Supplied material
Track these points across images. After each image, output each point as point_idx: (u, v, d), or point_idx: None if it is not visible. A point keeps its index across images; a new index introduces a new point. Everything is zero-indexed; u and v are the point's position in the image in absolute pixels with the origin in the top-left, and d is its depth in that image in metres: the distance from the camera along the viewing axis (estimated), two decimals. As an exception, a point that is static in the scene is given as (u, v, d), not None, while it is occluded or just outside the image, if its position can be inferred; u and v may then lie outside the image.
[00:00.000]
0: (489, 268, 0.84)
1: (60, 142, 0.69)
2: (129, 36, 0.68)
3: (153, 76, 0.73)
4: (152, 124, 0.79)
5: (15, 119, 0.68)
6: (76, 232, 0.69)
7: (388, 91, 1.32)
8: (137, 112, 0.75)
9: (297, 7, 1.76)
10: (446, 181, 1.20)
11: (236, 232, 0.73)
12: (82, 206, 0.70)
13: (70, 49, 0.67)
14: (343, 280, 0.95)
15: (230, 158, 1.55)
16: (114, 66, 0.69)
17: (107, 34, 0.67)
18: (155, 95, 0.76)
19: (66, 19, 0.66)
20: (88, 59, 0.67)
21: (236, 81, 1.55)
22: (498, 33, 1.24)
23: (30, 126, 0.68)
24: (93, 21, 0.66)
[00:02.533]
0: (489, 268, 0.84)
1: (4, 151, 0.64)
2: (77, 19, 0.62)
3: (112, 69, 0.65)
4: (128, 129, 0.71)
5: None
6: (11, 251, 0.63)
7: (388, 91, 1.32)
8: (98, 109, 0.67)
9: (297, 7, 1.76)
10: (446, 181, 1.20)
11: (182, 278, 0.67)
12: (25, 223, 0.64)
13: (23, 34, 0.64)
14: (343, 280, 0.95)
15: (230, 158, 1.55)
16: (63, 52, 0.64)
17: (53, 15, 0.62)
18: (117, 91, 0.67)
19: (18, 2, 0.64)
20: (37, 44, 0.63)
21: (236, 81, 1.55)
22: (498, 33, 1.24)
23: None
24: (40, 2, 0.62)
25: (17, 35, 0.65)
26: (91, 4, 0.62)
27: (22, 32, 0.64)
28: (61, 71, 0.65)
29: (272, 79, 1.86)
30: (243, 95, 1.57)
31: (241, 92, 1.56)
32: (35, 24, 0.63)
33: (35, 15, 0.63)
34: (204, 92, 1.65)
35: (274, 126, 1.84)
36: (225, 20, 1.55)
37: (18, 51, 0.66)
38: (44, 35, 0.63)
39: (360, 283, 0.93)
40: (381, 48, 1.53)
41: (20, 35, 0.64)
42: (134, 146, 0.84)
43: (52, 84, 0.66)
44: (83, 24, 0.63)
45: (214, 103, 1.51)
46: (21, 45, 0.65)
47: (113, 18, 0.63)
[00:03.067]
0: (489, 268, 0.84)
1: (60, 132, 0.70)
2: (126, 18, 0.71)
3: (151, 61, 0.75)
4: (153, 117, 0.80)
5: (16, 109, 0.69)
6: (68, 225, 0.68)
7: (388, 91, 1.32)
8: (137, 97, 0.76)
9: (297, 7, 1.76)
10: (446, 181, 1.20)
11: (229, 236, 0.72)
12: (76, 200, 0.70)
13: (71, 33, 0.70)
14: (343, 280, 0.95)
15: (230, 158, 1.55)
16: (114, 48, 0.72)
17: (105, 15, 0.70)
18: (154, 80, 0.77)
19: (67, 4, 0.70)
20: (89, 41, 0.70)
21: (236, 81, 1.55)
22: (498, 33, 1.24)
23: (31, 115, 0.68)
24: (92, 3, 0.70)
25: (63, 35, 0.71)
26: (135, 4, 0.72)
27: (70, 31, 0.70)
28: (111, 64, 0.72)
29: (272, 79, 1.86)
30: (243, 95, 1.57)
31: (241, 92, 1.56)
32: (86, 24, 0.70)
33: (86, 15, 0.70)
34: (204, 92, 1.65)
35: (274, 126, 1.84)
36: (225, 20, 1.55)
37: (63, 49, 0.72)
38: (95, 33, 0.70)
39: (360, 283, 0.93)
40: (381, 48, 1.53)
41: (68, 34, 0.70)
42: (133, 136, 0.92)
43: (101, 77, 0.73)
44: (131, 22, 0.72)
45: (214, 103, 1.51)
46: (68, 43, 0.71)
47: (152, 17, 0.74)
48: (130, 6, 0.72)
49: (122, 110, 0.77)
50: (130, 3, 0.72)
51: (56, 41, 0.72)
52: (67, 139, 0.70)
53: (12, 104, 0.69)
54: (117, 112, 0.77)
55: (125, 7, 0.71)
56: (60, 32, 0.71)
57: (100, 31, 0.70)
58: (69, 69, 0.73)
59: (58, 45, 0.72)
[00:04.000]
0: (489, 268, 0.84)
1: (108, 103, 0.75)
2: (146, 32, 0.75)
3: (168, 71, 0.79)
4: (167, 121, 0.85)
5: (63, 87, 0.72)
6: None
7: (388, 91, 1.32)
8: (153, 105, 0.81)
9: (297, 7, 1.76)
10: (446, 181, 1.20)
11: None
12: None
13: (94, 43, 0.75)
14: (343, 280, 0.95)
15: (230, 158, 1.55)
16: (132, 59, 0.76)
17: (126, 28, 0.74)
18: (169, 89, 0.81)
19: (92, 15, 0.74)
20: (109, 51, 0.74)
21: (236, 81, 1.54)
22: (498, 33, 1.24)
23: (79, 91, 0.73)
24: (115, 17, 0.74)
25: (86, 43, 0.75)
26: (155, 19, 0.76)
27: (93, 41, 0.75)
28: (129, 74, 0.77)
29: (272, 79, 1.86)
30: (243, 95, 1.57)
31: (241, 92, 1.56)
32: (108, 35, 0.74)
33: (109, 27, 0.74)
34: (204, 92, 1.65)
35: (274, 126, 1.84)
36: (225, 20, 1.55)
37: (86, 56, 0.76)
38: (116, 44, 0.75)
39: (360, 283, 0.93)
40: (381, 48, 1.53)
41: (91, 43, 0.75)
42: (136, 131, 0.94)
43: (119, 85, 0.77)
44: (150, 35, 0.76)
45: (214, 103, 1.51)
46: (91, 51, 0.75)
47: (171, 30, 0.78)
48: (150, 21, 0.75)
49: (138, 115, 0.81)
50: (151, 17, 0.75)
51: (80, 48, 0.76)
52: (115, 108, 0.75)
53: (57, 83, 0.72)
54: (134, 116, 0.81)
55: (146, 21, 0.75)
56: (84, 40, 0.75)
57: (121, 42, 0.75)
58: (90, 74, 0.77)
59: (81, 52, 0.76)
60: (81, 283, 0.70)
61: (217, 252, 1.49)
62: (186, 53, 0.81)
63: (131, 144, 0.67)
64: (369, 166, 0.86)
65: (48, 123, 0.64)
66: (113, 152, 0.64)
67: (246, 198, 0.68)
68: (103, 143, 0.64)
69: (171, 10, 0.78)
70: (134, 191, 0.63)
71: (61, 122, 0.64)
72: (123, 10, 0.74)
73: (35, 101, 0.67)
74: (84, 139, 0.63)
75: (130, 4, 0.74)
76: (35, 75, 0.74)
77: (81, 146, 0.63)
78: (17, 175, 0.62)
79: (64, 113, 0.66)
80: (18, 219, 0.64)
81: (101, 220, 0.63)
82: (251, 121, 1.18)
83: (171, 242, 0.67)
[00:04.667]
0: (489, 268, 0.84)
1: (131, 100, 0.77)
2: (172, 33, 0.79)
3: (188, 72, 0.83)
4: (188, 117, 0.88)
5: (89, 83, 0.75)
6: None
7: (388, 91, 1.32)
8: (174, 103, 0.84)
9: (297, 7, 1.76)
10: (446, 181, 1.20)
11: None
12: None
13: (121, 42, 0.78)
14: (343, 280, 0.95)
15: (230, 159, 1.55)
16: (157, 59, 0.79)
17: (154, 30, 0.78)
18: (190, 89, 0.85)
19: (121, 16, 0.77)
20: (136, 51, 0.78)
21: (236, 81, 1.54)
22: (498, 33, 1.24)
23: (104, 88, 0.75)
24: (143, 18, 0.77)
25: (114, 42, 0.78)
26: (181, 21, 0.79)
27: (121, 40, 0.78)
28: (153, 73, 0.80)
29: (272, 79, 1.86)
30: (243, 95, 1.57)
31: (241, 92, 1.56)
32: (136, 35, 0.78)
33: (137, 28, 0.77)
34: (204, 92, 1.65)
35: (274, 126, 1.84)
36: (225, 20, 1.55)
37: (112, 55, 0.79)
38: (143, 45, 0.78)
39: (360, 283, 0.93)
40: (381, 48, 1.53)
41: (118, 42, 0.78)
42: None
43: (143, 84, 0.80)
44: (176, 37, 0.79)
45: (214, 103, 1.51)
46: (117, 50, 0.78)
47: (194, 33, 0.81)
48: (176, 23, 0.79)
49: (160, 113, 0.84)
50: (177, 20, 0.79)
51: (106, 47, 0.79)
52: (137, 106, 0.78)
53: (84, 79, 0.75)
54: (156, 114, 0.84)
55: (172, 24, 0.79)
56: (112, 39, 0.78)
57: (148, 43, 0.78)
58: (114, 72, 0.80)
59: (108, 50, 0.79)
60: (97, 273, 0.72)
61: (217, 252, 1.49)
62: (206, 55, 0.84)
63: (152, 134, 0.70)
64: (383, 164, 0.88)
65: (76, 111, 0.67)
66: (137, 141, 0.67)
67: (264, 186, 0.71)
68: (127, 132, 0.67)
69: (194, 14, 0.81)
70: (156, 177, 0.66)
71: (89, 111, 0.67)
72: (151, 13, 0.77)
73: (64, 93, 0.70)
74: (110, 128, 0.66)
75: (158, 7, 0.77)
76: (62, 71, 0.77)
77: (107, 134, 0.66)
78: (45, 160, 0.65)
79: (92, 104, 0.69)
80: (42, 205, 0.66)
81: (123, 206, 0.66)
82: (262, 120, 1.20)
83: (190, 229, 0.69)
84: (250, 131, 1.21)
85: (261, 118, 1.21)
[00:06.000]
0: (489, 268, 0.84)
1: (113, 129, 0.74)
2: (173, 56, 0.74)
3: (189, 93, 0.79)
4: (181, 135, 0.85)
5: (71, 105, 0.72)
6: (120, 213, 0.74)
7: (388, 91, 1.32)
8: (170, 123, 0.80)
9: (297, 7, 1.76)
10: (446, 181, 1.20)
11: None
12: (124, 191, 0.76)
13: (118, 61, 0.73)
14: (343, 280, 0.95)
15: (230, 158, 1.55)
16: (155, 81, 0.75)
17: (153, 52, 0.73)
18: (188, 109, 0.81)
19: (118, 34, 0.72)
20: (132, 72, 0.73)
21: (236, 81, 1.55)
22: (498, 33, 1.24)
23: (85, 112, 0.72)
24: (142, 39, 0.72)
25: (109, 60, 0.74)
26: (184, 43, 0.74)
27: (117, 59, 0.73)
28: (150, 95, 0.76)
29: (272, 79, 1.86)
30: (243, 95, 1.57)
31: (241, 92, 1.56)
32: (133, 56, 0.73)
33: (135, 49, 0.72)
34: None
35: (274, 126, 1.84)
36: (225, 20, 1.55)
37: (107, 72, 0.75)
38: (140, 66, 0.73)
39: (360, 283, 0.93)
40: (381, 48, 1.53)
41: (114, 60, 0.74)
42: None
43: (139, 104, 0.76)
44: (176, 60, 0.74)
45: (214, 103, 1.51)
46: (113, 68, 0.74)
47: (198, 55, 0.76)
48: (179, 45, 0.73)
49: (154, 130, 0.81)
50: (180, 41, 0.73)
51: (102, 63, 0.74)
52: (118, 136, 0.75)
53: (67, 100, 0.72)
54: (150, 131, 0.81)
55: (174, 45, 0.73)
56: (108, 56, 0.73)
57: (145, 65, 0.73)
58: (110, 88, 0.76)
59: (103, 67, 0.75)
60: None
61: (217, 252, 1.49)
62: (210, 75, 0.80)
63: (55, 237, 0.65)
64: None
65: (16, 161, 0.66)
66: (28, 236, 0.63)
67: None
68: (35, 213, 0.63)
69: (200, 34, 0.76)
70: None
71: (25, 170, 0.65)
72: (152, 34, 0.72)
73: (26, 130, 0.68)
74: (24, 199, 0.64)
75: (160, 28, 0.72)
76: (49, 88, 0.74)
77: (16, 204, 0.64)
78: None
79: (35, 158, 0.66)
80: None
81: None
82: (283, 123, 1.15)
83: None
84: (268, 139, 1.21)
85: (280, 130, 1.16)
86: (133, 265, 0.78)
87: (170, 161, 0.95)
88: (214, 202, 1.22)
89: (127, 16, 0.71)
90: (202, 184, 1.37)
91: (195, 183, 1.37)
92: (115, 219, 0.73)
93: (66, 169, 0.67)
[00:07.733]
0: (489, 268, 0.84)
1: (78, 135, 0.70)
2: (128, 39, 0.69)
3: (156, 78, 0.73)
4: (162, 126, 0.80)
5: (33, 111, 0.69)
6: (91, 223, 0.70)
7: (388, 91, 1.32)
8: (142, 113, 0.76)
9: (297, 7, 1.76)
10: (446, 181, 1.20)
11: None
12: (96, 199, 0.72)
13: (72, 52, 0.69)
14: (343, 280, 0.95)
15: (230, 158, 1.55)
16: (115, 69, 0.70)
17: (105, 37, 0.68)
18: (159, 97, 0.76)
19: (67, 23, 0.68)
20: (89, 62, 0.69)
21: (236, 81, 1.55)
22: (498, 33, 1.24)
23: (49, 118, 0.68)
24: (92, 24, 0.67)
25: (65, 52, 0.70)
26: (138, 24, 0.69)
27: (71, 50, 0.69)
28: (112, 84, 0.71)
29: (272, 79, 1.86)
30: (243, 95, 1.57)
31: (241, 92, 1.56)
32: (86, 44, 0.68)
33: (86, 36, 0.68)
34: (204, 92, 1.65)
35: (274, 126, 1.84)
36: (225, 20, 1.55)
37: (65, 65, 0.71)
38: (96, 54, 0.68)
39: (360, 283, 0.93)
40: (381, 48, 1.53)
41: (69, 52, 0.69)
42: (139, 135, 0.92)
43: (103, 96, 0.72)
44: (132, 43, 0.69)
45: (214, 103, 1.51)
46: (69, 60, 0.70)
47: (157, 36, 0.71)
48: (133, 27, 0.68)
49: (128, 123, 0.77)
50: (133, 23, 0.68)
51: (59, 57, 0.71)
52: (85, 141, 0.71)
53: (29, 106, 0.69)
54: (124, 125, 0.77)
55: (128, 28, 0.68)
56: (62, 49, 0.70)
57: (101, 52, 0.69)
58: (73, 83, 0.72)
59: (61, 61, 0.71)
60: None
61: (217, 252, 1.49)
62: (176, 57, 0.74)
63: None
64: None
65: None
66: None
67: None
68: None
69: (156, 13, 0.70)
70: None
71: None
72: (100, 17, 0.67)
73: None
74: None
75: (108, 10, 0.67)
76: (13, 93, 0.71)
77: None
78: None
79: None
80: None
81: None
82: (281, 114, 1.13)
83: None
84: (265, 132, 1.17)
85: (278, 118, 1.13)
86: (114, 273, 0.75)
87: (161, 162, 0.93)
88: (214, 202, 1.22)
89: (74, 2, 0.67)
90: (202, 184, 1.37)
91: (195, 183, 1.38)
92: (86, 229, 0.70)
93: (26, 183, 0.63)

Your goal
Using the data above, print exactly the lines from the line that contains "26: (91, 4, 0.62)" through the line that contains "47: (113, 18, 0.63)", with both included.

Your response
26: (91, 4, 0.62)
27: (22, 32, 0.64)
28: (61, 71, 0.65)
29: (272, 79, 1.86)
30: (243, 95, 1.57)
31: (241, 92, 1.56)
32: (35, 24, 0.63)
33: (35, 15, 0.63)
34: (204, 92, 1.65)
35: (274, 126, 1.84)
36: (225, 20, 1.55)
37: (18, 51, 0.66)
38: (44, 35, 0.63)
39: (360, 283, 0.93)
40: (381, 48, 1.53)
41: (20, 35, 0.64)
42: (134, 146, 0.84)
43: (52, 84, 0.66)
44: (83, 24, 0.63)
45: (214, 103, 1.51)
46: (21, 45, 0.65)
47: (113, 18, 0.63)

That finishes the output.